───── AVAILABLE DATA ─────
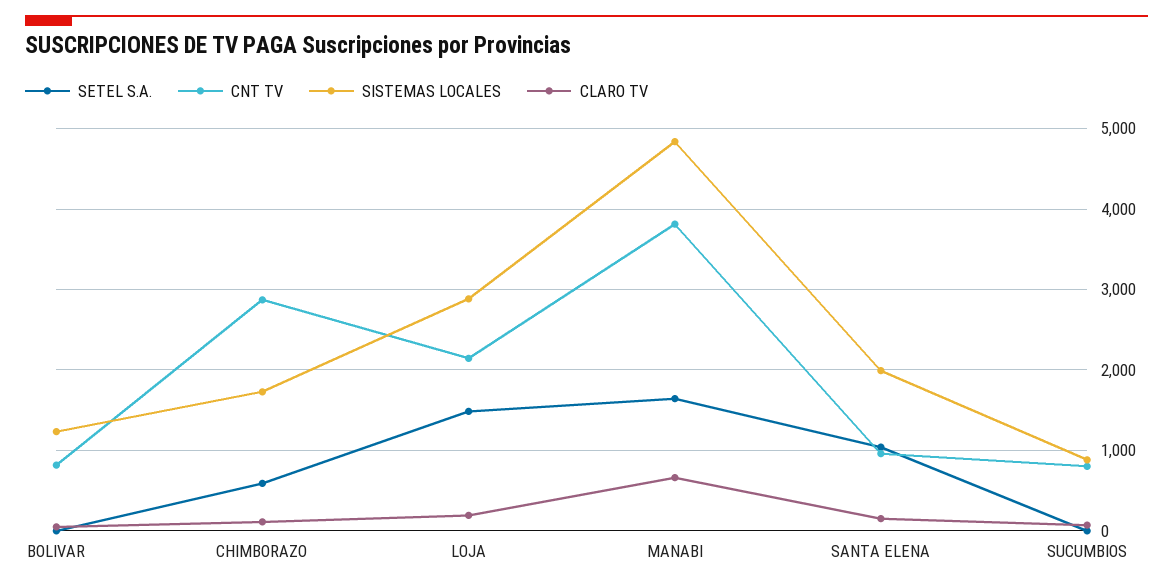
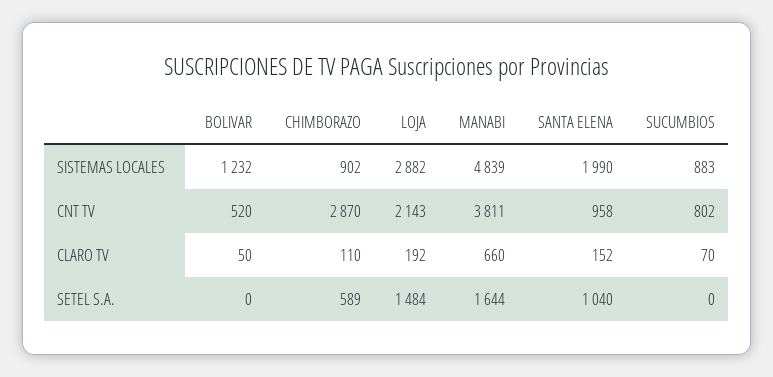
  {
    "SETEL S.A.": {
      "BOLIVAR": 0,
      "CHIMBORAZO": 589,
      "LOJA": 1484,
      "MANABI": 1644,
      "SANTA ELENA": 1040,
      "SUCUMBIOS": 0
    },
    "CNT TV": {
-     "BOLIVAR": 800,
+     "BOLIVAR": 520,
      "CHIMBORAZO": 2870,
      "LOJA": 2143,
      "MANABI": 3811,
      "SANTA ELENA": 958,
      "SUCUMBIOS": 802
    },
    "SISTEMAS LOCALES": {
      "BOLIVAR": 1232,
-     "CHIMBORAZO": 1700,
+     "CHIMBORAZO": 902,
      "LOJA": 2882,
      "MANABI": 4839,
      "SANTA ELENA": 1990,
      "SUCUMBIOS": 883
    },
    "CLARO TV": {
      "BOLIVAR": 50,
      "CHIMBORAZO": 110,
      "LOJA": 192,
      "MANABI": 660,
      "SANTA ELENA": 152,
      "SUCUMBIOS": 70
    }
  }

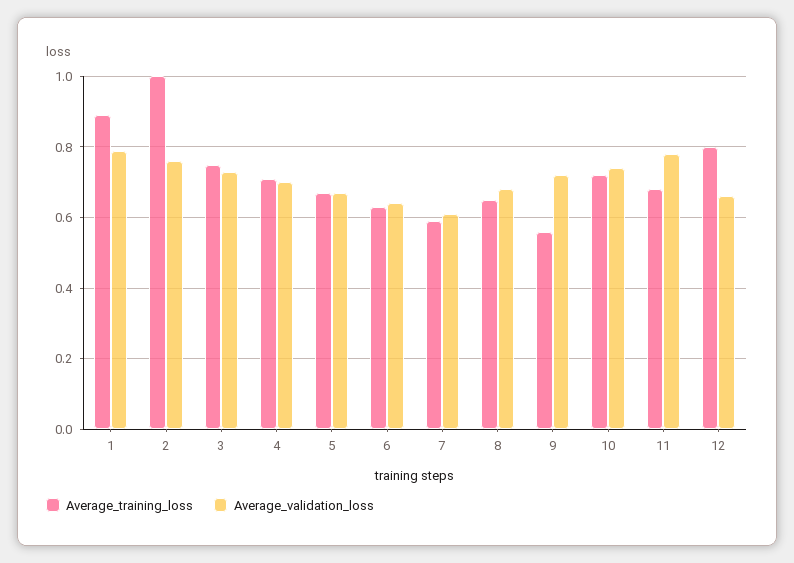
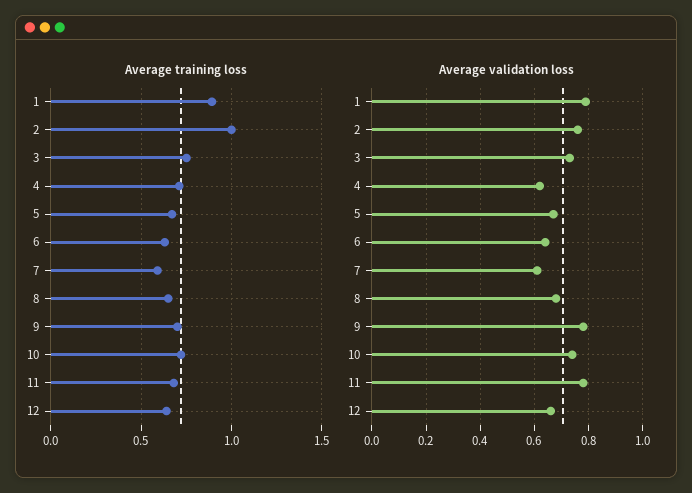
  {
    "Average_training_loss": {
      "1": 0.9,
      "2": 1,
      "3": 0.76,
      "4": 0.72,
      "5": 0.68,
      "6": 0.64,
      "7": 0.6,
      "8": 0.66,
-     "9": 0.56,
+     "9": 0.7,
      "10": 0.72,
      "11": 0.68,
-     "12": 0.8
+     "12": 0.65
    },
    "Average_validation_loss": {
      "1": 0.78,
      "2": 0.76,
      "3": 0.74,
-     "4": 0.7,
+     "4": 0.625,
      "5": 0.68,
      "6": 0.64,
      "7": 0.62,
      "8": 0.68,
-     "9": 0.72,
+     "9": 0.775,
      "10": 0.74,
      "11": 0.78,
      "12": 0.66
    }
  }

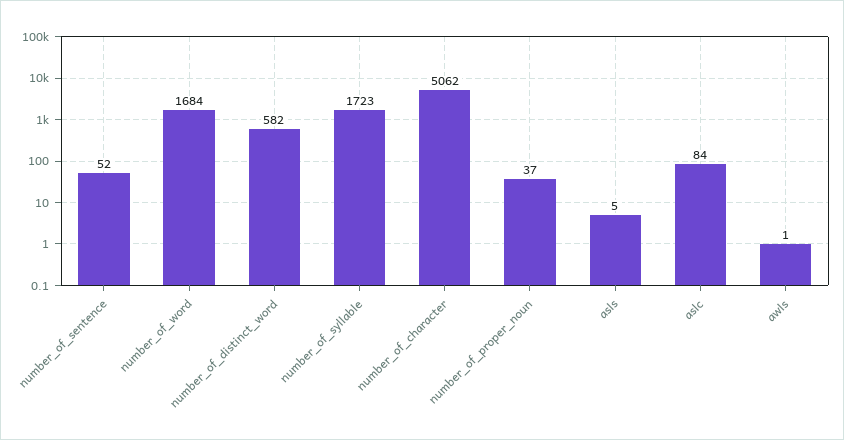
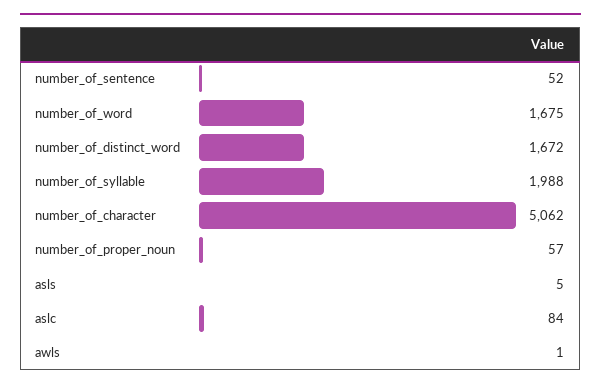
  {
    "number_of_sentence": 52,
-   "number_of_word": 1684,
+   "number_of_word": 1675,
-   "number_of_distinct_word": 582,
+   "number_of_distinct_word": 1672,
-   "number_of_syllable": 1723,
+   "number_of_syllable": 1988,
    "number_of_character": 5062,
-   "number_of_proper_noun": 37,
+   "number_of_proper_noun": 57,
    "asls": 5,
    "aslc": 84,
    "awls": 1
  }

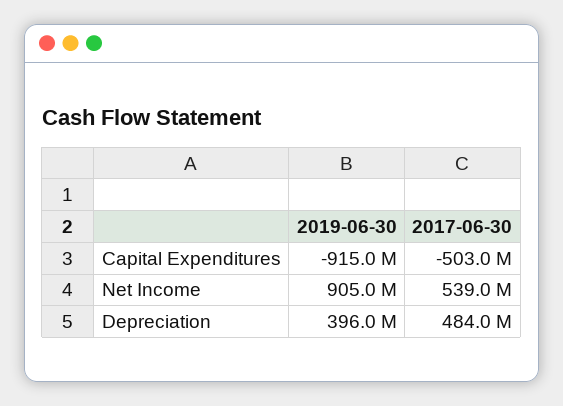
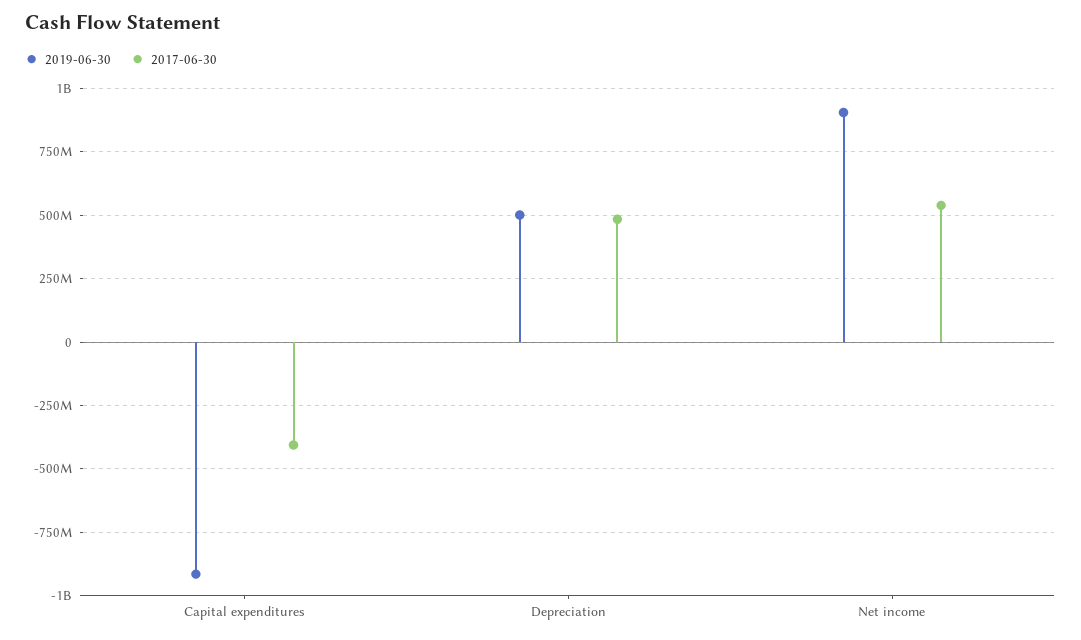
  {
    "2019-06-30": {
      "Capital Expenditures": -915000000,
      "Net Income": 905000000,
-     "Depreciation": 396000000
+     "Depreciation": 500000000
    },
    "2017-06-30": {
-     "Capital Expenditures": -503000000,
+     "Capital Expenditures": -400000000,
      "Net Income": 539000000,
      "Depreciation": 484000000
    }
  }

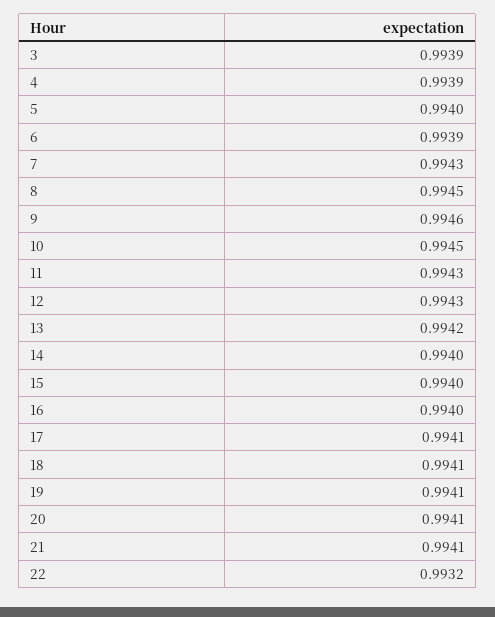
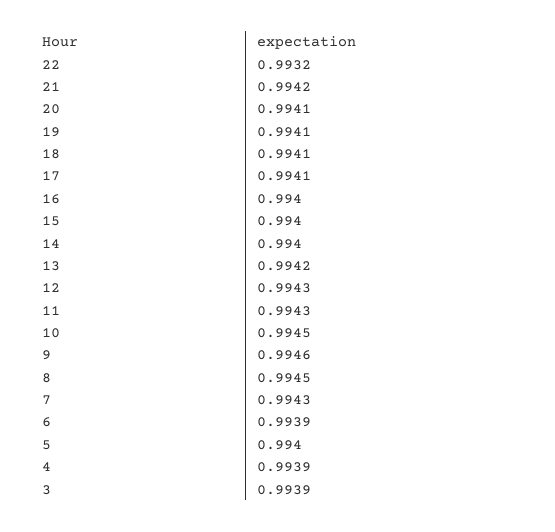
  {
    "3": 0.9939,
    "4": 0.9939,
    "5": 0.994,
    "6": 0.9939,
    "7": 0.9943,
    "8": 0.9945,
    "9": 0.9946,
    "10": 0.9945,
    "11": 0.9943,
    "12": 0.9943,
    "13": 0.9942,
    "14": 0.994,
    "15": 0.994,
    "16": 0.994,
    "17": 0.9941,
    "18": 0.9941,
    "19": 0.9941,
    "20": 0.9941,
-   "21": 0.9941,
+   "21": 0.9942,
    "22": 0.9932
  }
─────
▶ _WHAT IS NEEDED_
Copy each line above where the string "LOJA" occurs.

▶ _RESULT OF THIS EXERCISE_
      "LOJA": 1484,
      "LOJA": 2143,
      "LOJA": 2882,
      "LOJA": 192,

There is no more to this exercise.